Te voilà donc face au vide absolu des yeux de la vache. C’est la première étape. Il n’y a que deux étapes, aussi importantes l’une que l’autre. La première est donc franchie, passons à la seconde, qui demande un tout petit peu plus de concentration : si tout se passe bien, si tu es en bonne condition et bien préparé, alors viendra ce que l’on peut appeler la Révélation. Parce qu’au delà du vide, au delà des yeux de la tête à la vache, si tu te concentres bien, et ben tu sais ce que tu verras ?
. . . (temps alloué pour la réponse)
Toi ! Tu te verras toi ! Tout ce que tu es, tout ce que tu as été, tout ce que tu seras. Ton moi profond et ton subconscient, brièvement visibles, tous les deux, dans cette vache ! Là, face à l’animal, tu te comprendras, tu auras une soudaine et fulgurante vision de ton ensemble en tant qu’individu s’interrogeant sur le sens de la vie.

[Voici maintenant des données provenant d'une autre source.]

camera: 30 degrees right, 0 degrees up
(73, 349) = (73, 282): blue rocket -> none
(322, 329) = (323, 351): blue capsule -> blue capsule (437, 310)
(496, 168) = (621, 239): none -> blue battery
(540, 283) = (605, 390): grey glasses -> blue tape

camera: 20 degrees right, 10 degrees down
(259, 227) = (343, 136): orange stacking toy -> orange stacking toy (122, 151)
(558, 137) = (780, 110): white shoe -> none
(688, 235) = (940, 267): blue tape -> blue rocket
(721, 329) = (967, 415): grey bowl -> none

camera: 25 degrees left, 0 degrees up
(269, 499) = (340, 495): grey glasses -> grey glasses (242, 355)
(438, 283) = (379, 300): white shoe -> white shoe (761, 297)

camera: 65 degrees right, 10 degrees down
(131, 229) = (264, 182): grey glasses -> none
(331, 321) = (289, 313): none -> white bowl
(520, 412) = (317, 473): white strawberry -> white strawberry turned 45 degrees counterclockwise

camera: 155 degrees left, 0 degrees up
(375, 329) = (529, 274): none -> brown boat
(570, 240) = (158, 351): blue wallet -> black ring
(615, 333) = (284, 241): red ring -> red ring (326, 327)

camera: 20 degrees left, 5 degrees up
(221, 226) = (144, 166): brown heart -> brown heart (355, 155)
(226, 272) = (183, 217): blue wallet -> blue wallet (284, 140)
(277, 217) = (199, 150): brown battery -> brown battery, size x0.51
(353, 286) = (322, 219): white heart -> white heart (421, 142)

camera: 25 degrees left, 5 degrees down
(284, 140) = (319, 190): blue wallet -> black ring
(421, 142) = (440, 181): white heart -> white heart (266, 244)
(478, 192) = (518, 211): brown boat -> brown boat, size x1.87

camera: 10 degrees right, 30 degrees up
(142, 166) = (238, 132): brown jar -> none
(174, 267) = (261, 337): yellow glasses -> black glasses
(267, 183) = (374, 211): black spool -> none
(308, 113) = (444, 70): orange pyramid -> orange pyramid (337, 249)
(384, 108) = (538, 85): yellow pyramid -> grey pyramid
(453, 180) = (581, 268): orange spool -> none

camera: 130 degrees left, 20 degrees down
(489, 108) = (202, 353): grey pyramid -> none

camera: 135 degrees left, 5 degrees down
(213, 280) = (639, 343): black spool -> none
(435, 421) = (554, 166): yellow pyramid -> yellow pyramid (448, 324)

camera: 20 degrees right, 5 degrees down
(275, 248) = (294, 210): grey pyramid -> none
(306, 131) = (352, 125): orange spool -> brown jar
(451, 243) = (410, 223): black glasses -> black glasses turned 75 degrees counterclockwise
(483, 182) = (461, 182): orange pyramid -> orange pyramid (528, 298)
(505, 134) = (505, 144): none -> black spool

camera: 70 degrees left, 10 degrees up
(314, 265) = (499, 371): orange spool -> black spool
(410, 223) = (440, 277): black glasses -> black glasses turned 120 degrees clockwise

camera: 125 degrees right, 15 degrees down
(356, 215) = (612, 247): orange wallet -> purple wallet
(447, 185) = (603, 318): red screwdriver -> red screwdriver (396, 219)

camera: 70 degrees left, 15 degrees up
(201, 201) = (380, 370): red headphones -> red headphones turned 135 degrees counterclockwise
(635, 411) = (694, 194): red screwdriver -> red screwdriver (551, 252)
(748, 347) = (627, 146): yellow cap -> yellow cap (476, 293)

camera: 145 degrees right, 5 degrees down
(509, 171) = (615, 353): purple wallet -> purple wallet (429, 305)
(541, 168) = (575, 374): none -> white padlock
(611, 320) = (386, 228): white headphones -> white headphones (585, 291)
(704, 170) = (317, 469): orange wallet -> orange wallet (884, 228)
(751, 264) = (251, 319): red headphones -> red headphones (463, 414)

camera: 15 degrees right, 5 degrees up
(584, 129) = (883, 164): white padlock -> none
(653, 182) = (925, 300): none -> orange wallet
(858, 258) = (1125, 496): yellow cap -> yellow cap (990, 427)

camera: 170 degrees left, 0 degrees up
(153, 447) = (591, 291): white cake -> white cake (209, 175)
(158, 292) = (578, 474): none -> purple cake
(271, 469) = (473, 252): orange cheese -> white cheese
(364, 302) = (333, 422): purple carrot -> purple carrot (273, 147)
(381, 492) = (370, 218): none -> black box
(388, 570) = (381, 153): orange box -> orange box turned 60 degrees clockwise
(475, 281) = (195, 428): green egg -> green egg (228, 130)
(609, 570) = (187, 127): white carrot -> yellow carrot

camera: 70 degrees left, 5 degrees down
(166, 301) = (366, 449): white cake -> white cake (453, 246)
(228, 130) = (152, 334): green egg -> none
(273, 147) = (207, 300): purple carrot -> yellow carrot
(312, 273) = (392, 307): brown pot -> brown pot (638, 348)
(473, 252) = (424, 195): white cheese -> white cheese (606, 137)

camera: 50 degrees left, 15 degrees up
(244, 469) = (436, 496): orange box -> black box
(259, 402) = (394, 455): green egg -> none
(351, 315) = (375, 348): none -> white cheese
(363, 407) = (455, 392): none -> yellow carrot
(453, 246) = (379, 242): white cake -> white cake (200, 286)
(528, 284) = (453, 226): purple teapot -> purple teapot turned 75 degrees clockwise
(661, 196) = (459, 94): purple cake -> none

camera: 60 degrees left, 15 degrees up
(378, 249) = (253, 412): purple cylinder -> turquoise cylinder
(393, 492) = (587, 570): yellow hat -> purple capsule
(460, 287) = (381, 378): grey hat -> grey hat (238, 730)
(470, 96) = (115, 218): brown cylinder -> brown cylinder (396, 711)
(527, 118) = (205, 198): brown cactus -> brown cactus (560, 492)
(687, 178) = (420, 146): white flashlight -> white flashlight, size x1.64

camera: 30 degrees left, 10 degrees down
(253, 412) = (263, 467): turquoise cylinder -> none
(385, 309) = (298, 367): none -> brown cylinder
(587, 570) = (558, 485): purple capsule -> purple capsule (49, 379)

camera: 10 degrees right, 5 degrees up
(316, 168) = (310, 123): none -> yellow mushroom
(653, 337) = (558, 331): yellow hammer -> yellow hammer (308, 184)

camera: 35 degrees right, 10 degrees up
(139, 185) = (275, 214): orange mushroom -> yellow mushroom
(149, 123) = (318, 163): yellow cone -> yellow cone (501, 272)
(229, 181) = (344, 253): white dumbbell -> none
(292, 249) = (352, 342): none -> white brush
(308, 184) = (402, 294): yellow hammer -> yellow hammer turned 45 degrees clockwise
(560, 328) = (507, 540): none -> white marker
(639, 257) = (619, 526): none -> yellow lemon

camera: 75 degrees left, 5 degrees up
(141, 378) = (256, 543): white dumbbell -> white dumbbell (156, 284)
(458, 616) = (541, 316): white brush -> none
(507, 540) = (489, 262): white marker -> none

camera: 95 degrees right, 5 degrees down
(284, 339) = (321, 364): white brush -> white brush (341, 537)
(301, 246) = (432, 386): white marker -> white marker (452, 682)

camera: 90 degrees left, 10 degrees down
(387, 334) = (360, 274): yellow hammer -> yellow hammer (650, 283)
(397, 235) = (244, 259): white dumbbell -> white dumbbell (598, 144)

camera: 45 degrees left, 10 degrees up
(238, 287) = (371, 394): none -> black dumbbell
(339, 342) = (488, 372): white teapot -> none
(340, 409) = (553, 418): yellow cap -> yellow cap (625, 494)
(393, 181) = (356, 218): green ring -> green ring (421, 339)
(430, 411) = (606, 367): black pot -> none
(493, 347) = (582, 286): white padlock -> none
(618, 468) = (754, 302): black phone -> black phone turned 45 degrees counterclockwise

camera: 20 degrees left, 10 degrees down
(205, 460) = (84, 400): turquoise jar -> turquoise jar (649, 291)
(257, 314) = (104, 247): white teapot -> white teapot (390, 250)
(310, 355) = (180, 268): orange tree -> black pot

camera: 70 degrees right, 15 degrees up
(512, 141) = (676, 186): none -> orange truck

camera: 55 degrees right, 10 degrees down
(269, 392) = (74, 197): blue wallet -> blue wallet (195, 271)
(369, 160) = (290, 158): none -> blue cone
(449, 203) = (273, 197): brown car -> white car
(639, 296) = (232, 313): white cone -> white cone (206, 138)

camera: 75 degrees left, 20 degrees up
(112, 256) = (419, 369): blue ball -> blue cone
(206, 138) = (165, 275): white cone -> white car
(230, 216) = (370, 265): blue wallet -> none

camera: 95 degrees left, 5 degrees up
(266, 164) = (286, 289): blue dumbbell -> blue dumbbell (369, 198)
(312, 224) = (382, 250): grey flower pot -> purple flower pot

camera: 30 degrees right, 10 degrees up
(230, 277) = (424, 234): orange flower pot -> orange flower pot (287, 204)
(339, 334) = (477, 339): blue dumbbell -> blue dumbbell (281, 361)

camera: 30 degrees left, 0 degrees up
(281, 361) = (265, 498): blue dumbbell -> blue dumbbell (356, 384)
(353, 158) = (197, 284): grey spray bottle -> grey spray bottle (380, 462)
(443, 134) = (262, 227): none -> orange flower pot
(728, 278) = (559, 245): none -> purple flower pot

Quand j’ai réalisé ça, j’ai enfin compris “pourquoi les vaches” : la vache est le miroir de l’âme.
Et ouais. C’est évident. La seule raison d’être de la vache, la seule raison plausible de l’existence de ces bêtes sur terre, c’est de te dire qui tu es. Enfin, “de te dire”, j’me comprends : une vache, ça reste quand même très con et c'est pas très bavard. On aurait d’ailleurs préféré quelque chose ayant un peu plus de gueule, de classe et de prestance pour assumer le rôle de miroir de l’âme, mais c’est sans doute tout ce qui restait sous la main le jour où il a fallu créer un miroir de l’âme, alors faut faire avec.
Ceci est un extrait de “Une vache et une âme”, Édition 1979 de St Etienne de Montluc, auteur inconnu.
(1) Si t’en as un. Sinon, tu demandes à ta femme(2), les filles en ont un.
(2) Et si t’es déjà ta femme, alors bon. Là, t’es un peu dans la merde.
(3) Vert
(4) C’est pas pratique de fermer les yeux et lire le texte en même temps, je sais. Mais j’suis pas là non plus pour régler tous les problèmes.